Tidal power to reduce emissions and boost UK economy by £1.4bn by 2030, report finds

4th May 2018 | Commercial Energy

The UK’s tidal stream could deliver £1.4bn to the UK economy by 2030, with wider marine technologies helping to reduce national carbon emissions by up to four million metric tonnes a decade later. These are the key findings of a new report published by The Offshore Renewable Energy (ORE) Catapult, which explores the potential of the UK’s emerging tidal stream sector alongside the less-developed wave energy sector.

According to the report, tidal stream technology could generate £1.4bn in benefits to the nation’s economy by 2030, while wave energy could add an extra £4bn and around 8,100 jobs by 2040.

“The findings of our research are encouraging, with the potential for significant economic benefits to be realised from the UK marine energy resources,” ORE Catapult’s research and innovation director Dr Stephen Wyatt said. “We will now continue our work with the tidal stream and wave energy industries, as well as relevant government departments, to discuss these findings and establish the best way forward for future support that will enable the UK to capture such advantage, in terms of growing our economy, creating jobs and exporting goods and services all over the world.”

Tidal Power

The report assumes that annual deployment of 100MW of tidal stream capacity from 2021 will generate vast economic sums for the UK, with wave energy eventually reaching similar levels of commercialisation following a 10-year lag.

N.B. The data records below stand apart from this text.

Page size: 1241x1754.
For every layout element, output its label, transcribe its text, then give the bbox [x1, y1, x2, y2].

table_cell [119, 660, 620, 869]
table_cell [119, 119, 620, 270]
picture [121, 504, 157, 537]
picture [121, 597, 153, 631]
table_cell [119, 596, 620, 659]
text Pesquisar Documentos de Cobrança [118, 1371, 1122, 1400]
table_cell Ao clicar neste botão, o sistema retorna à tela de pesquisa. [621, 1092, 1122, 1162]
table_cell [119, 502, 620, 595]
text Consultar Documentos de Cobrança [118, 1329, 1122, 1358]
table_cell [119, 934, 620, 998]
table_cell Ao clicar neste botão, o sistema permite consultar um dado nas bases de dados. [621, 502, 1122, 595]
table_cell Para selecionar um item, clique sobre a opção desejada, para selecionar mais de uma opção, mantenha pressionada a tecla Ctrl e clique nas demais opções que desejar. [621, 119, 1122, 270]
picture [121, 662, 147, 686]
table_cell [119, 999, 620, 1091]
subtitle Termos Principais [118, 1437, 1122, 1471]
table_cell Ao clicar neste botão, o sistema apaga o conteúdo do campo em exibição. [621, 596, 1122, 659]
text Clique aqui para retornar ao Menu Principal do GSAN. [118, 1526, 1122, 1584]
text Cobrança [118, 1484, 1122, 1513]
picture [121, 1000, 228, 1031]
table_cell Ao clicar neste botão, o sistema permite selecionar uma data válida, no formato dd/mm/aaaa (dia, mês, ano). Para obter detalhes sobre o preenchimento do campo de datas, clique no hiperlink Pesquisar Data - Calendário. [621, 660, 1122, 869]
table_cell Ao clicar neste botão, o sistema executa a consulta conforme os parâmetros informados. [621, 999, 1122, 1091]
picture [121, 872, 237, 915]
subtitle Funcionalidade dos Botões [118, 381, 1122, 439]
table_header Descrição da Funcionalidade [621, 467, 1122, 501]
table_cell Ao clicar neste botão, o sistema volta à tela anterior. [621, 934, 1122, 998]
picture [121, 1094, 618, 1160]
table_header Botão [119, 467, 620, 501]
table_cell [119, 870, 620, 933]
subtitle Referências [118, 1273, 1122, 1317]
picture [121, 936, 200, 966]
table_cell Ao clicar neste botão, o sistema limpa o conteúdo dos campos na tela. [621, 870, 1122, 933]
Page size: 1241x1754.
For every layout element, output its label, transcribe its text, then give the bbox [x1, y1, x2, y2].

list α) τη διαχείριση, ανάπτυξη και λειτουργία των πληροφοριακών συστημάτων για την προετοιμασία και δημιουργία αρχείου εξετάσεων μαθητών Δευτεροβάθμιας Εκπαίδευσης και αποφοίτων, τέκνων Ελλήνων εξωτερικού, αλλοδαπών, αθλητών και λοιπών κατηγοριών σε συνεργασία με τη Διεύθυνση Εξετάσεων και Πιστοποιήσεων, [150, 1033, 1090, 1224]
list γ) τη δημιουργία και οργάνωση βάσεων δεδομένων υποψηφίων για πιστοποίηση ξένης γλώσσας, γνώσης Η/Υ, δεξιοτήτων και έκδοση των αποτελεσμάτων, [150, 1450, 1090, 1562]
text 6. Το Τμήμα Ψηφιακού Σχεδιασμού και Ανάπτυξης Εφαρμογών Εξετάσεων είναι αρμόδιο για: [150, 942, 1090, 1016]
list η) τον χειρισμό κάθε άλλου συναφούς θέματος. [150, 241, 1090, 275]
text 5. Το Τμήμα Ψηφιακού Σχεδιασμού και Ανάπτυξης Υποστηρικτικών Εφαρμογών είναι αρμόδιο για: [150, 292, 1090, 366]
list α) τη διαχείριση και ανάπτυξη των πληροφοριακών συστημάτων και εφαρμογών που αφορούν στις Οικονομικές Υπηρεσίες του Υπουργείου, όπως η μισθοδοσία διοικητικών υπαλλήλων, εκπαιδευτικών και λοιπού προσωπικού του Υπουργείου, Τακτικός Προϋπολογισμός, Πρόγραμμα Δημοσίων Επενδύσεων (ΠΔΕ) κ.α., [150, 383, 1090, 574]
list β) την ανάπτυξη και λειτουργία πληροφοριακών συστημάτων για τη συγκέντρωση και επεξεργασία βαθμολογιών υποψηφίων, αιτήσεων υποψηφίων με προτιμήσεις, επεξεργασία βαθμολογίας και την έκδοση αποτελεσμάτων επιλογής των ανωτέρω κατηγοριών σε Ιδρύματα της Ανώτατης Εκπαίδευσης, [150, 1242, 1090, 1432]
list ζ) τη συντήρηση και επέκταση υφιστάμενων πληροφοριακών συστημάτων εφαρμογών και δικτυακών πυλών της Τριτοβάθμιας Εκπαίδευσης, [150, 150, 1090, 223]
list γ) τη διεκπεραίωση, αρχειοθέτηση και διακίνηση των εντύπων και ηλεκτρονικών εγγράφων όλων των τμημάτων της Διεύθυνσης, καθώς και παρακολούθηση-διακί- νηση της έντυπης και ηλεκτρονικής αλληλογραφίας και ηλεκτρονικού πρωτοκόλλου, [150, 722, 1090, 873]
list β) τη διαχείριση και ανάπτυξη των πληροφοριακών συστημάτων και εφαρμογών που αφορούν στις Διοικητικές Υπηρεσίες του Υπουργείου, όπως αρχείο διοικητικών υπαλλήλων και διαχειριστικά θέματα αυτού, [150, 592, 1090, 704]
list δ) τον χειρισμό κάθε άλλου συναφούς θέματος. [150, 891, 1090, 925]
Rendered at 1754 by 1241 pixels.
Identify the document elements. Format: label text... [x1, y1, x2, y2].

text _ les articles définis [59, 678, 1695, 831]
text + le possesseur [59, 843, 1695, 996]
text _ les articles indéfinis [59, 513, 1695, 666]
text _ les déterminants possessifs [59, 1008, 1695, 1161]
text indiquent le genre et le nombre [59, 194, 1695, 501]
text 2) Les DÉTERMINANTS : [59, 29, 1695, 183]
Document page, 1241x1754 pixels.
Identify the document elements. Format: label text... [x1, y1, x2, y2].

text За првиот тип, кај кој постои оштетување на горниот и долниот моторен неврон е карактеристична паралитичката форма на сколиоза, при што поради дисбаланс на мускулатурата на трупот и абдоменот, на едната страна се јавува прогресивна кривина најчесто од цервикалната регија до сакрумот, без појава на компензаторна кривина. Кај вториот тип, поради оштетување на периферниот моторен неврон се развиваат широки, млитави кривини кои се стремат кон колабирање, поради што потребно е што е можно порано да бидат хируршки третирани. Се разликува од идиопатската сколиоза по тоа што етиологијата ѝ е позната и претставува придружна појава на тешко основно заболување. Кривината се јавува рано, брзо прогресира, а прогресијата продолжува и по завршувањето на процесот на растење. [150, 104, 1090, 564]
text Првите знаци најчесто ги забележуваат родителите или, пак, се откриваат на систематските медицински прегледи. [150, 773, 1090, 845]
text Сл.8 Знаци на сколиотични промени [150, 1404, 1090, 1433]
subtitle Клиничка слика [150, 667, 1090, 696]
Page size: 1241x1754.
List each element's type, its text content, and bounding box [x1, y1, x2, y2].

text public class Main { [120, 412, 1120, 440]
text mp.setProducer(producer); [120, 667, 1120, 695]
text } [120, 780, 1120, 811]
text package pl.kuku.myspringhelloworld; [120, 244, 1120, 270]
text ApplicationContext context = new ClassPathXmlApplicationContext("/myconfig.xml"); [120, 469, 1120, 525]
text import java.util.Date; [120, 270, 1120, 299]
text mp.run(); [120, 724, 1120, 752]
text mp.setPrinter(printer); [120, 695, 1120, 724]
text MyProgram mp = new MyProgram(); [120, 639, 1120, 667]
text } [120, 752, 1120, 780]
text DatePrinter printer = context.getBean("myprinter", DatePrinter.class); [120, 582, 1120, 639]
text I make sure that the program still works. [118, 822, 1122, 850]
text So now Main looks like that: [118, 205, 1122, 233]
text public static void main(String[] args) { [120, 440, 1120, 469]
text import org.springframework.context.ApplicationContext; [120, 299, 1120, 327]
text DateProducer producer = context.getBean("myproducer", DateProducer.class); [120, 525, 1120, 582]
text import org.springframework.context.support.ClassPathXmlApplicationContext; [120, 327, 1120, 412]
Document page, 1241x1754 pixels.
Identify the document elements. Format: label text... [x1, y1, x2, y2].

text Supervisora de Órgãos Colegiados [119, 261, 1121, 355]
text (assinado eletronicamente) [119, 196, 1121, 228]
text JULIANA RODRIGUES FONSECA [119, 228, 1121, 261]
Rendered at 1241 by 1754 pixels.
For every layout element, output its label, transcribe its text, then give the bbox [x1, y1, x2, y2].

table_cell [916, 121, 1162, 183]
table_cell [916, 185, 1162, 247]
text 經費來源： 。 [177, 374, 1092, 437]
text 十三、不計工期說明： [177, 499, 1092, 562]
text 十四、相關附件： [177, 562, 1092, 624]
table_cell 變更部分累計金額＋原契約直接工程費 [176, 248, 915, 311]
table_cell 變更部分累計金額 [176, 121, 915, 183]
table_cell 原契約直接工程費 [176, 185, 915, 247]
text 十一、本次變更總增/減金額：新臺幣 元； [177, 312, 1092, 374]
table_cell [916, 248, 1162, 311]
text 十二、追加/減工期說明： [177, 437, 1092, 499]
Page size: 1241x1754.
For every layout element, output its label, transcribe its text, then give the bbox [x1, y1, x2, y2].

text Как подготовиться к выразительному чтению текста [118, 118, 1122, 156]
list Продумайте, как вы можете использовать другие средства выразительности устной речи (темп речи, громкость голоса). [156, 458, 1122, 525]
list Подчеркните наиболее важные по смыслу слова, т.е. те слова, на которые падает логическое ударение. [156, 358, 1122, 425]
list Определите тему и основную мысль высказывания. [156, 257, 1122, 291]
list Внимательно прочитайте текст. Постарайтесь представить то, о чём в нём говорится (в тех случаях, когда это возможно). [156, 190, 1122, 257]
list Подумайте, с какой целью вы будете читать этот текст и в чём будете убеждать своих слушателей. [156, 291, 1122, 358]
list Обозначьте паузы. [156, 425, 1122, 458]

As for carbon emission reductions, the report predicts that marine energy has the potential to displace natural gas generation on the grid by permanently reducing annual CO2 emissions by a minimum of 1Mt after 2030, rising to 4Mt after 2040 – a higher figure than for biomass and advances conversion technologies, the report notes.

The research notes that for every kWh of energy, marine power saves 937g CO2 compared to the same power from coal: 394 compared with Combined Cycle Gas Turbines or 120g CO2 compared to biomass. According to the report, this emphasises the UK’s “global advantage” in its position as a world leader in hydropower development and exportation.